You have tinnitus now. Your fan is cheap. Therefore, your fan is loud. A plane taking off is a whiter noise than your fan, which failed to mention in the warranty literature that it had Melissa Rivers stuck in the blades. Your cats hate the fan. Your cats hate Melissa Rivers. Your cats hate everything, not least you, and you’ve apologized seventeen times for chasing them around the living room with a bottle of L’Oreal Studio Spray Gel, but they just looked so miserably frizzy, like stripy little sheep, and you really only wanted to help. Your cats hate the weather most of all, which means they squabble and hiss and wrestle constantly, which makes them hotter and frizzier, which means they squabble and hiss and wrestle even more, and you wish they’d knock it off, because between the caterwauling and the fan and the sound of a murder of mold spores popping out of a loaf of bread you bought not five minutes ago and failed to escort directly into the refrigerator, you can’t hear the television. And you store everything in the refrigerator now — everything. Bread. Coffee. Your shorts. Can’t find your Filofax? Check the crisper. Need a pen? Butter dish, my friend…butter dish.

It is so humid. It is just. So. Humid. Yesterday, you put a bottle of Amstel Light down on a table, and the sweat from the bottle formed a vacuum seal, and when you picked up the bottle, the whole table came with it. Everything sweats — glasses of water, cans of Diet Coke, pieces of cheese, lipsticks, your scalp. Clothes never dry. Shower steam never disperses. Puddles never evaporate; they just get greener and more toxic, and you could swear you saw a scaly arm shoot out of one and snatch a poodle right off the curb the other day. You eat an ice-cream sandwich at your desk, your monitor fogs up. Your keyboard feels all tacky. You don’t sleep well; the cool spot has completely abandoned your pillow, and you keep having disturbing dreams about glue and saunas. Your whole world looks, smells, and feels like an overcooked vegetable. You think wandering the Sahara sounds pretty good right about now.
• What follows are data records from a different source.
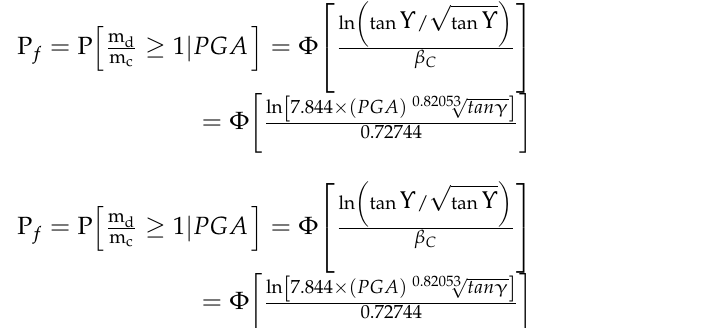
Figure 8. Logarithmic regression relationship: ( a ) tan γ and PGA(g); ( b ) d 0 and PGA (g).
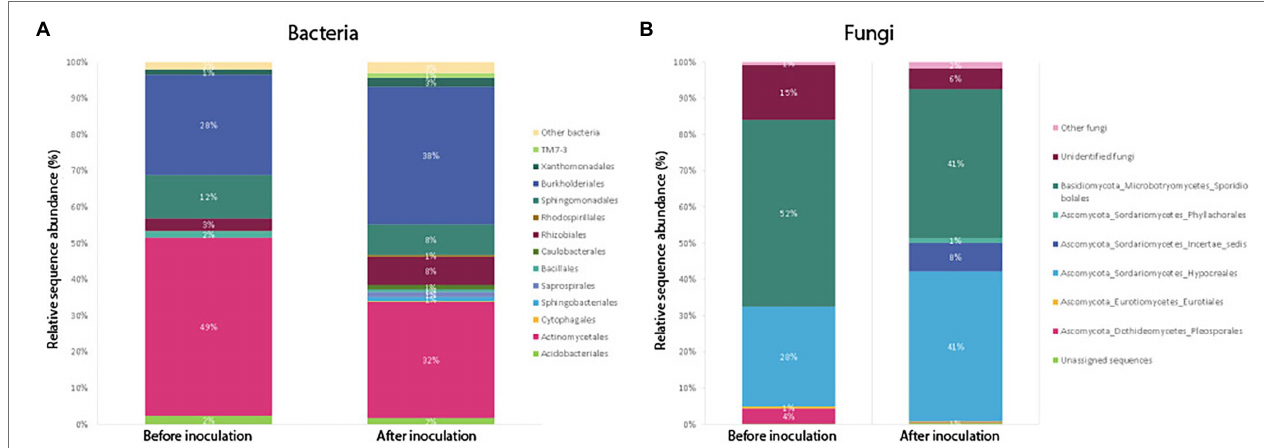
FIGURE 5 | Average relative abundance of sequences belonging to bacterial (A) and fungal (B) orders, compared between samples harvested before (Harvest 1) and after inoculation (Harvest 2). For Harvest 1 and Harvest 2, the bars show an average community composition based on a combination of all samples from that harvest. Sequences were classified to the level of orders, and orders representing less than 1% of the community have been grouped as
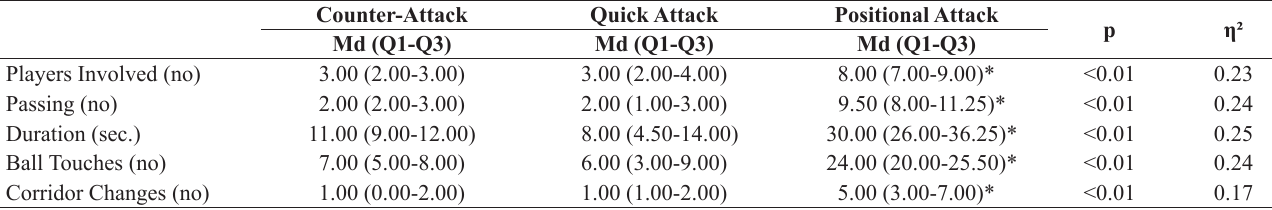
Table 3. Comparison of tactical-technical indicators between different offensive methods.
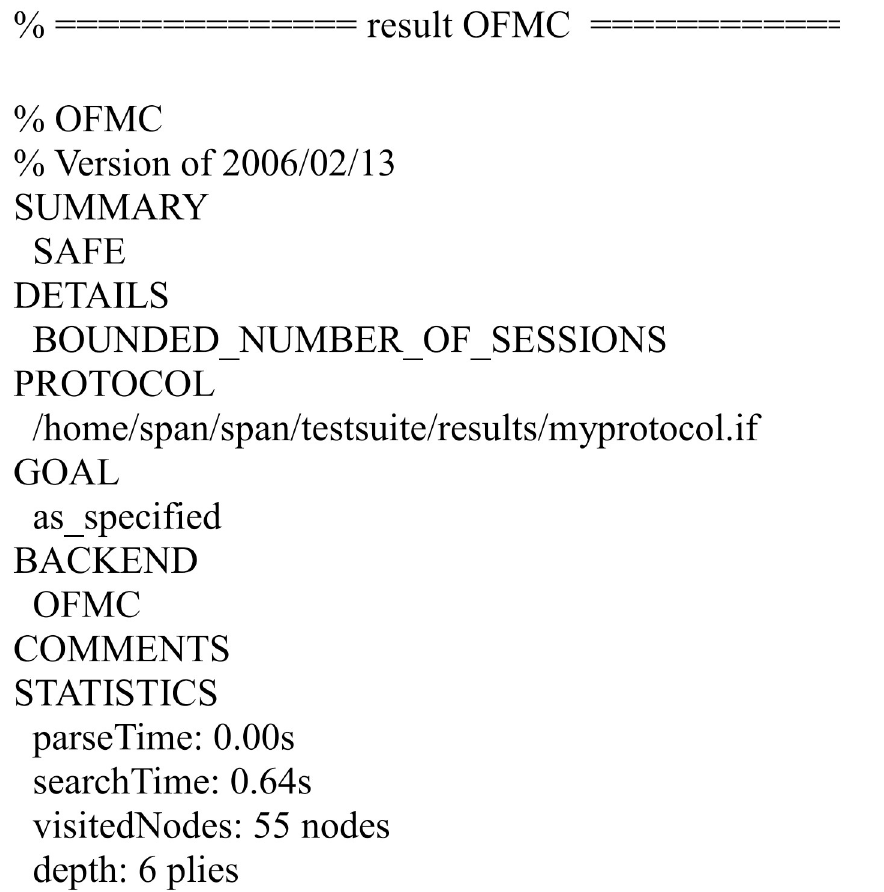
Fig 10. The result of the analysis using OFMC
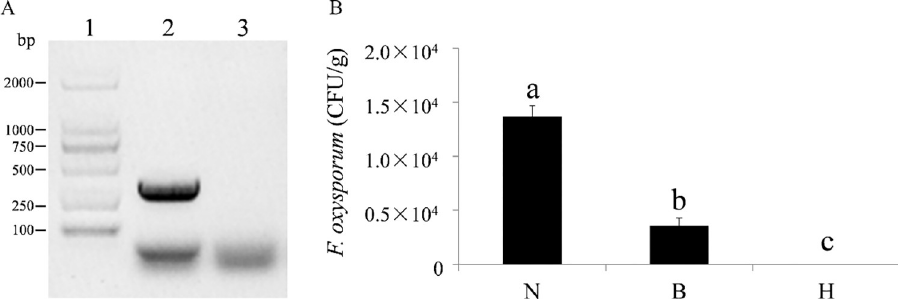
DL2000 DNA marker (Takara, Japan), Lane 2: F . oxysporum , Lane 3: negative control. (B) Distribution of the colony forming unit per one gram (CFU/g) of F . oxysporum in the N (Necrosis), B (Border) and H (Health) zones.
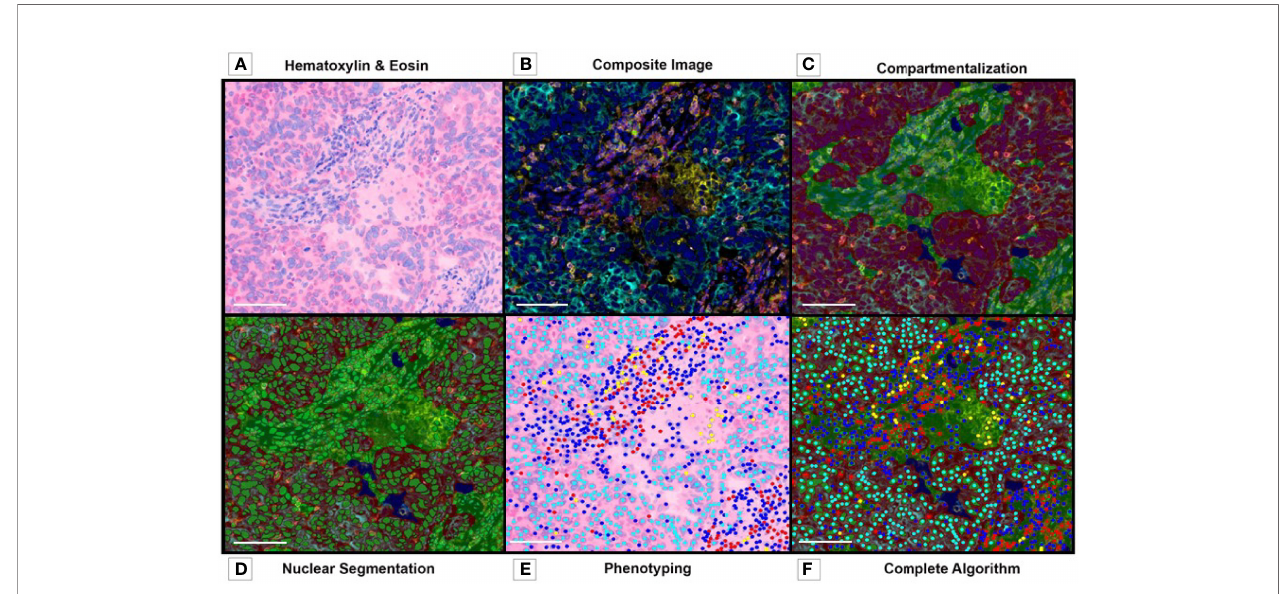
FIGURE 8 | Multiplex Immuno fl uorescence. Image Analysis Overview. (A) Tumor and Stroma H&E image before preparation with multiplex fl uorochromes. (B) Composite image, before algorithm analysis. (C) Tissue compartmentalization, tumor (red), stroma (green). (D) Nuclear detection and nuclear segmentation in both compartments (tumor and stroma). (E) Phenotyping map. (F) Complete algorithm visualization, including tissue segmentation, nuclear detection, cell segmentation and phenotyping. Composite image from inForm ® image analysis software, Akoya bioscience (scale bar: 100 m m). Scanner Vectra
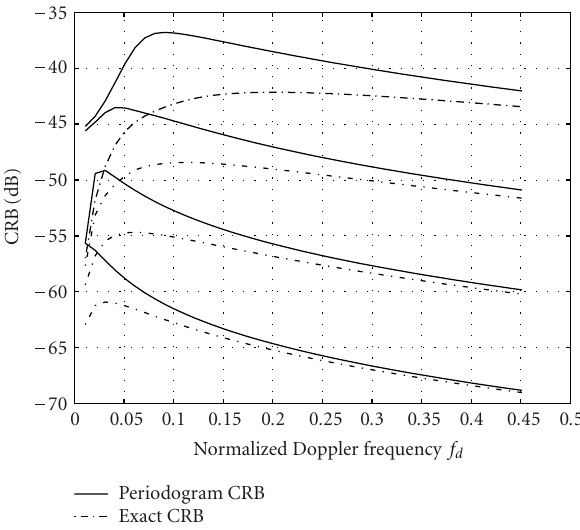
Figure 5: The asymptotic CRB with respect to N . The results shown are for di ff erent values of f d = 0 . 001,0 . 003,0 . 005,0 . 011 from top to bottom and κ = 100. β =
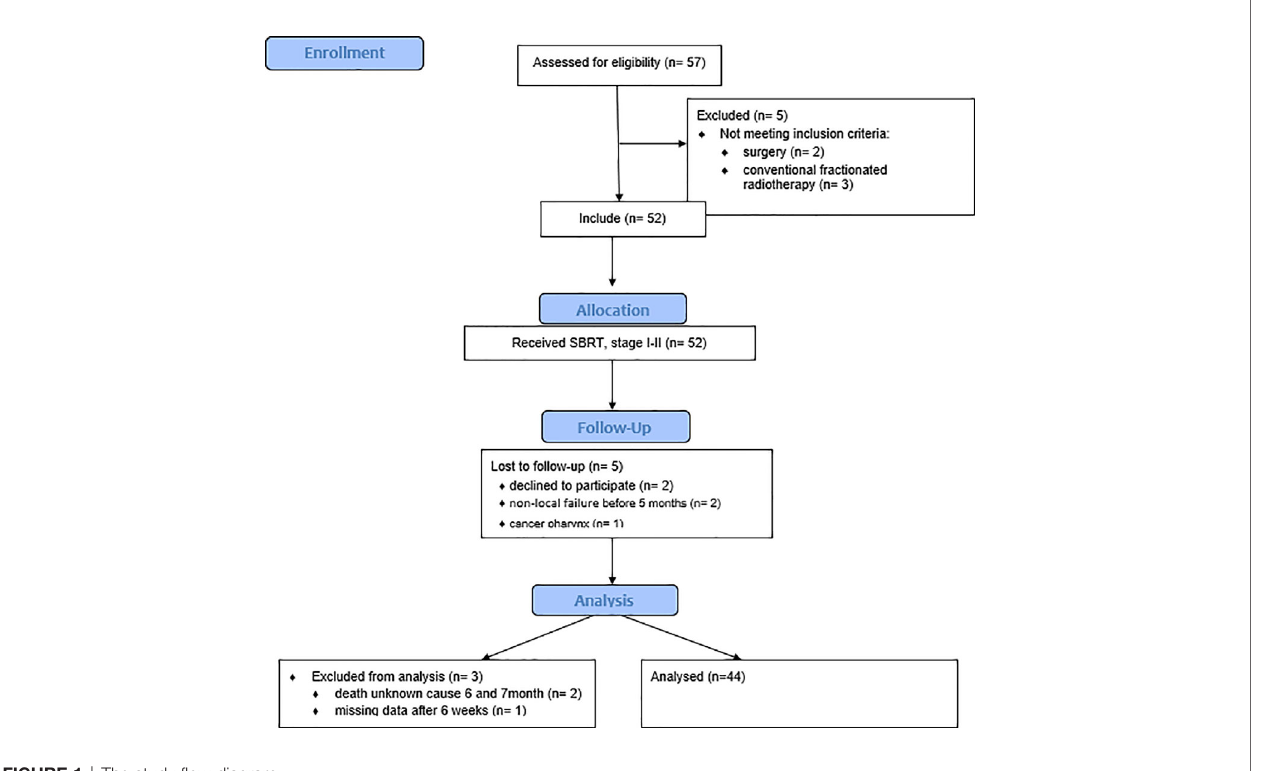
FIGURE 1 | The study fl ow diagram.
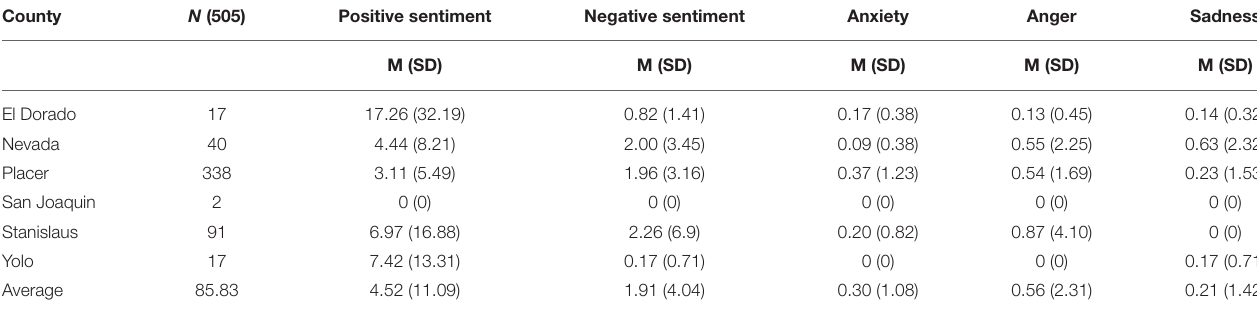
TABLE 3 | Average sentiments and negative emotions of public Facebook comments about the HPV vaccine. County N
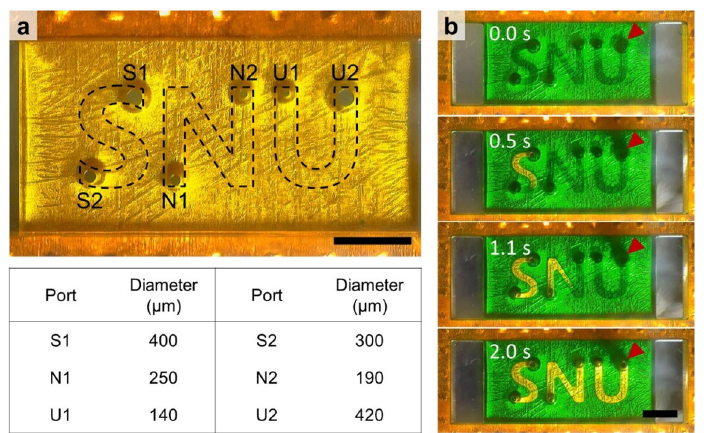
Figure 3. Rendering of multiple discrete microchannels using different port sizes. ( a ) Image of the underside of a device with three HRs in the shapes of ‘S’, ‘N’, and ‘U’, surrounded by a rectangular LR. Loading and aspiration occur through port U2. Opposing port sizes decrease from S1 to U1 as indicated in the bottom table. Scale bar, 2 mm. ( b ) Sequential snapshots (top to bottom) viewed from the bottom of the device during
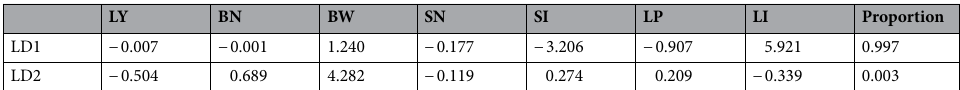
Table 6. Linear Discriminants of lint yield/plant (LY), boll number/plant (BN), boll weight (BW), seed number/boll (SN), seed index (SI), lint % (LP), and lint index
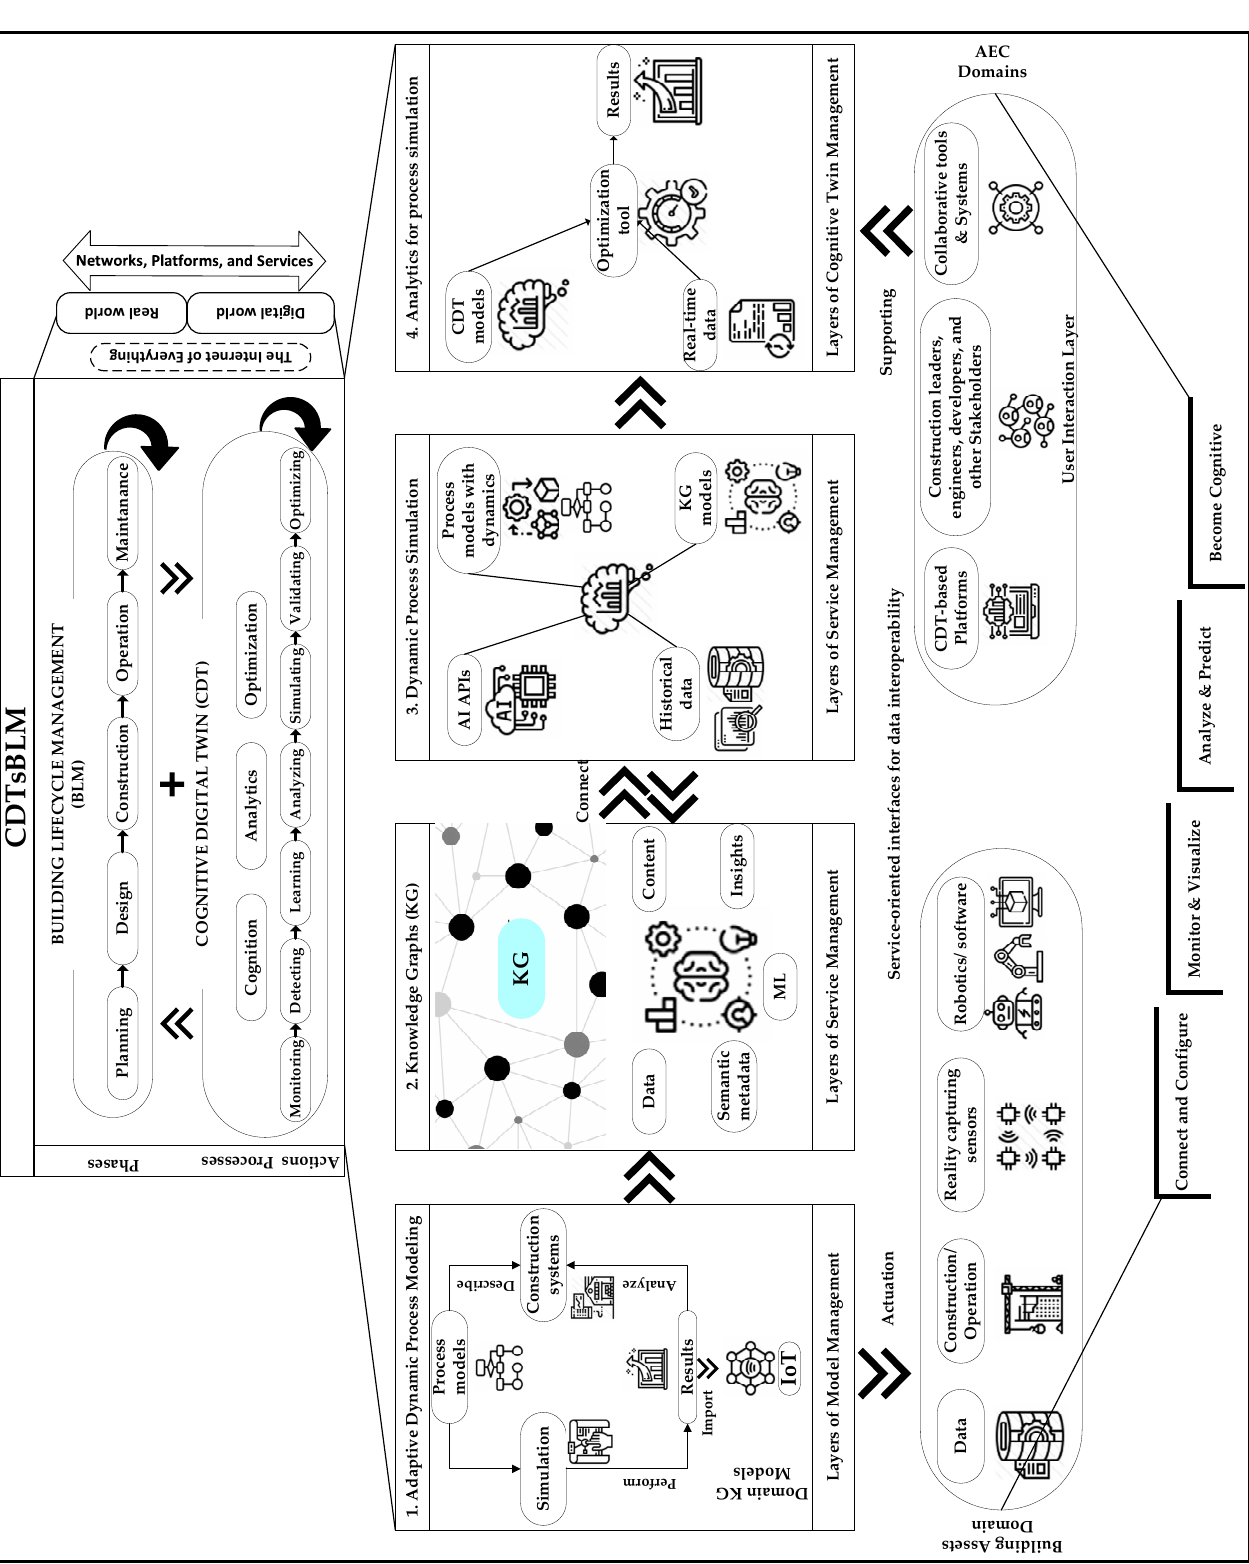
Figure 3. Knowledge Graph-centric Conceptual Framework of Cognitive Digital Twin for Building Lifecycle Management (CDTsBLM) (adapted from the developed framework by Lu et al. [48] and Abburu et al.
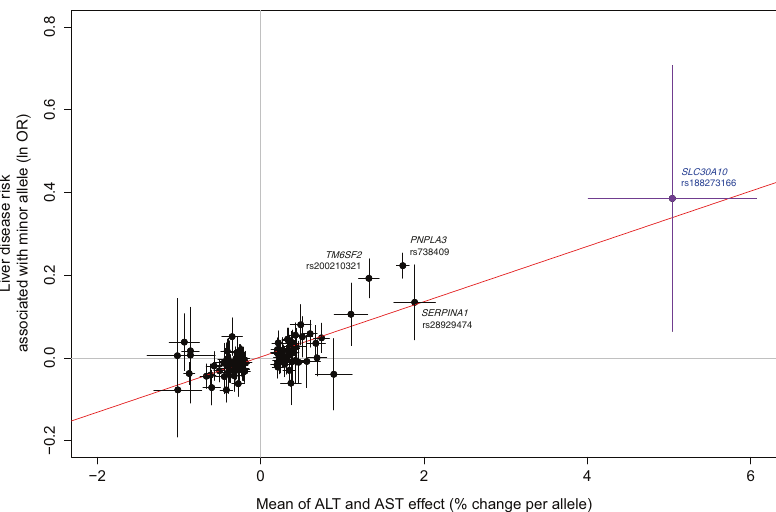
Fig. 3 Comparison of effect of lead variants on ALT and AST with effect on liver disease. Effect sizes (beta from the regression of units of log 10 ALT and AST, equivalent to percent change; and beta from the liver disease regression, equivalent to natural log of the odds ratio) are from PLINK analysis; error bars are 95% con fi dence intervals on these effect sizes from PLINK. Source data for this fi gure are in Supplementary Data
You go to the movies. You go shopping even though you don’t need anything, because it’s freezing in the stores. You loiter in the frozen foods aisle, pretending to admire the peas and onions. You know it’s wrong, but you hope an enterprising civil-disobedience type cracks open a fire hydrant for you to walk through; if you have to walk around damp all the time, you might as well go all the way with it. You walk past the Gap and you see all the sheepskin linings and the corduroy, and you feel a sharp pang of longing, an urgent need to go into the morgue-cooled dressing room and put on a pair of pants, just for a few minutes. But then you see a kid skipping down the street with an energy you don’t think you ever had, and you remember that when it’s pants weather again, that kid will have to go back to school instead of kicking back on his fire escape with a library book and a popsicle like that’s his job, because basically that is his job — to that kid, the humidity means sweet freedom.

So, you get a popsicle of your own at the corner deli and try to look at the bright side. It’s a damn good popsicle. You find a book to read, and you decide to live a little and crank the AC before bedtime. Only a few more weeks. Then you and your corduroys can skip all the way to Jersey.